= Brano =
Il paziente ha diritto al rifiuto delle cure somministrate, anche quando tale rifiuto possa causarne la morte; il dissenso alle cure mediche, per essere valido deve essere espresso, inequivoco, attuale e manifestato ex post (Cassazione Civile, sez. III, sentenza n. 29469 del 23 dicembre 2020)

La paziente, Testimone di Geova, conveniva a giudizio dinanzi il Tribunale di Milano la Struttura Ospedaliera e il Medico chiedendo il risarcimento del danno in relazione alle trasfusioni di sangue eseguite contro la sua volontà a seguito di emorragia durante il parto cesareo.

Il Tribunale di Milano e, successivamente, la Corte d’Appello di Milano rigettavano la domanda risarcitoria della donna.

In particolare, la Corte milanese affermava che le trasfusioni somministrate erano indispensabili, stante il contesto di emorragia acuta con valore di emoglobina inferiore a 6 g/dl e perdita ematica stimata di oltre il 40% del volume normale. Conseguentemente la dichiarazione resa dalla donna al momento di ingresso in ospedale inerente il rifiuto alle trasfusioni non poteva considerarsi operante a fronte di una situazione di pericolo di vita.

= Il problema =
Riporti il brano sul rifiuto delle cure a partire da "Il paziente ha" e fino a "risarcitoria della donna.", sostituendo "trasfusioni" con "emotrasfusioni". Le righe riportate di seguito non hanno alcun legame con il brano.

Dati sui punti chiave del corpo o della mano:
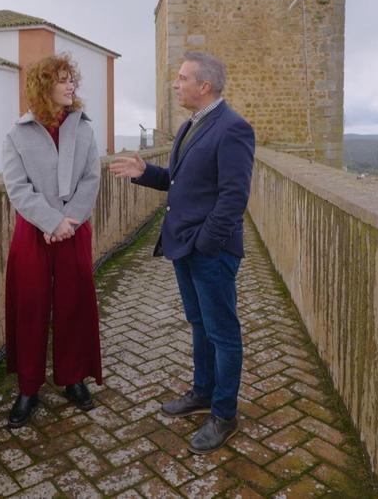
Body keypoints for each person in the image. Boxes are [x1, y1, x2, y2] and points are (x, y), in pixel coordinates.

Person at [110, 50, 255, 455]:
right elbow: (181, 182)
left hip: (209, 250)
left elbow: (233, 197)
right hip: (185, 245)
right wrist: (146, 174)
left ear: (204, 85)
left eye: (182, 78)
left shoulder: (233, 128)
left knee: (223, 332)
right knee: (198, 323)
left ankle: (224, 414)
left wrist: (207, 244)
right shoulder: (191, 125)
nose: (176, 84)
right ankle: (203, 392)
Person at [1, 53, 103, 429]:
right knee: (31, 308)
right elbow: (17, 187)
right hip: (33, 232)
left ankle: (73, 378)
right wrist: (49, 220)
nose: (70, 85)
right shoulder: (17, 135)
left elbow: (91, 179)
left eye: (71, 79)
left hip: (74, 229)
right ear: (45, 87)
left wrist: (67, 223)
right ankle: (28, 388)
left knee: (73, 304)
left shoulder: (85, 129)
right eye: (62, 80)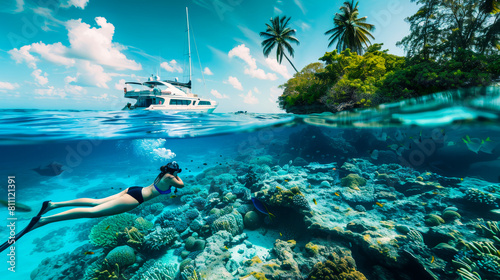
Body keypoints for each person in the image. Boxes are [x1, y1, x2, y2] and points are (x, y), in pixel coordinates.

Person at [0, 161, 184, 252]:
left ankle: (53, 204)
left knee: (96, 203)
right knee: (93, 212)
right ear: (172, 171)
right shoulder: (170, 178)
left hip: (134, 189)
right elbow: (181, 184)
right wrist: (176, 174)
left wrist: (172, 171)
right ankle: (44, 220)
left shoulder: (163, 175)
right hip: (136, 198)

= Soluzione dell'esercizio =
Il paziente ha diritto al rifiuto delle cure somministrate, anche quando tale rifiuto possa causarne la morte; il dissenso alle cure mediche, per essere valido deve essere espresso, inequivoco, attuale e manifestato ex post (Cassazione Civile, sez. III, sentenza n. 29469 del 23 dicembre 2020)

La paziente, Testimone di Geova, conveniva a giudizio dinanzi il Tribunale di Milano la Struttura Ospedaliera e il Medico chiedendo il risarcimento del danno in relazione alle emotrasfusioni di sangue eseguite contro la sua volontà a seguito di emorragia durante il parto cesareo.

Il Tribunale di Milano e, successivamente, la Corte d’Appello di Milano rigettavano la domanda risarcitoria della donna.